↓

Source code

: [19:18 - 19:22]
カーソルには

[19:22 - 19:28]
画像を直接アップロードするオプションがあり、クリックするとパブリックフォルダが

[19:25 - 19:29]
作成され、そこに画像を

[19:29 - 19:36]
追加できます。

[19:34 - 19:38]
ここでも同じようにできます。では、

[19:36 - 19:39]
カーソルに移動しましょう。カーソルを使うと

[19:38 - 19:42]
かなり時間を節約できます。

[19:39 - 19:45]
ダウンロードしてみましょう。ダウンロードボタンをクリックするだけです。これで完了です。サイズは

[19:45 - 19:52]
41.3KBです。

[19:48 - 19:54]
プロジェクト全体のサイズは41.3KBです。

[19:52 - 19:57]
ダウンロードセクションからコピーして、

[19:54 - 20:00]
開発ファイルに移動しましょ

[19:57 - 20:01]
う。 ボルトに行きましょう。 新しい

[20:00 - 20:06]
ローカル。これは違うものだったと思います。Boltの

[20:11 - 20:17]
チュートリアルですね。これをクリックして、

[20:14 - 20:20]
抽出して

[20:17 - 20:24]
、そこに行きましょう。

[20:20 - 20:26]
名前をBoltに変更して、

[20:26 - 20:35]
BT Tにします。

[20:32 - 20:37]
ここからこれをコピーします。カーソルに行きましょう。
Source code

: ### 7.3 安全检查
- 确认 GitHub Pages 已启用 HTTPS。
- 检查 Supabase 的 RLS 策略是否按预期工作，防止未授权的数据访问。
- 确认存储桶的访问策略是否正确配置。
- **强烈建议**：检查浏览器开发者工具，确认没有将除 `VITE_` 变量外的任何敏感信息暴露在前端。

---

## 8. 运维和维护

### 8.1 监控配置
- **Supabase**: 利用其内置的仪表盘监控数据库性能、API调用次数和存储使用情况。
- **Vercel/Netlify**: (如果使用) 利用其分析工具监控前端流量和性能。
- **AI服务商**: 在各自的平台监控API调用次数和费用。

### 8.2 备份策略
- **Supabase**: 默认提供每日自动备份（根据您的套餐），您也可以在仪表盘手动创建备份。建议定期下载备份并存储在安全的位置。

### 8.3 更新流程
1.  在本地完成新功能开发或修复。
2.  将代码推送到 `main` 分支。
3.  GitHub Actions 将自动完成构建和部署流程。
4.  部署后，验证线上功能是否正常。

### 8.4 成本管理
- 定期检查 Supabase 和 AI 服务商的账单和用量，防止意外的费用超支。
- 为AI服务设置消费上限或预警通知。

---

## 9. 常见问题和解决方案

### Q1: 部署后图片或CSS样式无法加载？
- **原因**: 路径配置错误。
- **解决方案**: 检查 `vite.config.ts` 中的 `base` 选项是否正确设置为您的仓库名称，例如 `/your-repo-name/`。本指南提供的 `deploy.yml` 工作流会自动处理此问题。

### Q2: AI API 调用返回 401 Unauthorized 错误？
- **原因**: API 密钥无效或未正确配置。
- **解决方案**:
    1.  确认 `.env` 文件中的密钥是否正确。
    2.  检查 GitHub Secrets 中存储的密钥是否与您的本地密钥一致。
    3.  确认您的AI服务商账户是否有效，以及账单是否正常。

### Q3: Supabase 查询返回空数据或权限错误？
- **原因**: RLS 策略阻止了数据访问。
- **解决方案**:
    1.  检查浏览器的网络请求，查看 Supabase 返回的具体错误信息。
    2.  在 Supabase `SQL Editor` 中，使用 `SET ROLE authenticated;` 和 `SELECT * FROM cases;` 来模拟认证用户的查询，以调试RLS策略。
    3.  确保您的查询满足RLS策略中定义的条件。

↑

#### [Try it]
The complete data is to be transcribed verbatim.

#### [Task output]
Source code

: [19:18 - 19:22]
カーソルには

[19:22 - 19:28]
画像を直接アップロードするオプションがあり、クリックするとパブリックフォルダが

[19:25 - 19:29]
作成され、そこに画像を

[19:29 - 19:36]
追加できます。

[19:34 - 19:38]
ここでも同じようにできます。では、

[19:36 - 19:39]
カーソルに移動しましょう。カーソルを使うと

[19:38 - 19:42]
かなり時間を節約できます。

[19:39 - 19:45]
ダウンロードしてみましょう。ダウンロードボタンをクリックするだけです。これで完了です。サイズは

[19:45 - 19:52]
41.3KBです。

[19:48 - 19:54]
プロジェクト全体のサイズは41.3KBです。

[19:52 - 19:57]
ダウンロードセクションからコピーして、

[19:54 - 20:00]
開発ファイルに移動しましょ

[19:57 - 20:01]
う。 ボルトに行きましょう。 新しい

[20:00 - 20:06]
ローカル。これは違うものだったと思います。Boltの

[20:11 - 20:17]
チュートリアルですね。これをクリックして、

[20:14 - 20:20]
抽出して

[20:17 - 20:24]
、そこに行きましょう。

[20:20 - 20:26]
名前をBoltに変更して、

[20:26 - 20:35]
BT Tにします。

[20:32 - 20:37]
ここからこれをコピーします。カーソルに行きましょう。
Source code

: ### 7.3 安全检查
- 确认 GitHub Pages 已启用 HTTPS。
- 检查 Supabase 的 RLS 策略是否按预期工作，防止未授权的数据访问。
- 确认存储桶的访问策略是否正确配置。
- **强烈建议**：检查浏览器开发者工具，确认没有将除 `VITE_` 变量外的任何敏感信息暴露在前端。

---

## 8. 运维和维护

### 8.1 监控配置
- **Supabase**: 利用其内置的仪表盘监控数据库性能、API调用次数和存储使用情况。
- **Vercel/Netlify**: (如果使用) 利用其分析工具监控前端流量和性能。
- **AI服务商**: 在各自的平台监控API调用次数和费用。

### 8.2 备份策略
- **Supabase**: 默认提供每日自动备份（根据您的套餐），您也可以在仪表盘手动创建备份。建议定期下载备份并存储在安全的位置。

### 8.3 更新流程
1.  在本地完成新功能开发或修复。
2.  将代码推送到 `main` 分支。
3.  GitHub Actions 将自动完成构建和部署流程。
4.  部署后，验证线上功能是否正常。

### 8.4 成本管理
- 定期检查 Supabase 和 AI 服务商的账单和用量，防止意外的费用超支。
- 为AI服务设置消费上限或预警通知。

---

## 9. 常见问题和解决方案

### Q1: 部署后图片或CSS样式无法加载？
- **原因**: 路径配置错误。
- **解决方案**: 检查 `vite.config.ts` 中的 `base` 选项是否正确设置为您的仓库名称，例如 `/your-repo-name/`。本指南提供的 `deploy.yml` 工作流会自动处理此问题。

### Q2: AI API 调用返回 401 Unauthorized 错误？
- **原因**: API 密钥无效或未正确配置。
- **解决方案**:
    1.  确认 `.env` 文件中的密钥是否正确。
    2.  检查 GitHub Secrets 中存储的密钥是否与您的本地密钥一致。
    3.  确认您的AI服务商账户是否有效，以及账单是否正常。

### Q3: Supabase 查询返回空数据或权限错误？
- **原因**: RLS 策略阻止了数据访问。
- **解决方案**:
    1.  检查浏览器的网络请求，查看 Supabase 返回的具体错误信息。
    2.  在 Supabase `SQL Editor` 中，使用 `SET ROLE authenticated;` 和 `SELECT * FROM cases;` 来模拟认证用户的查询，以调试RLS策略。
    3.  确保您的查询满足RLS策略中定义的条件。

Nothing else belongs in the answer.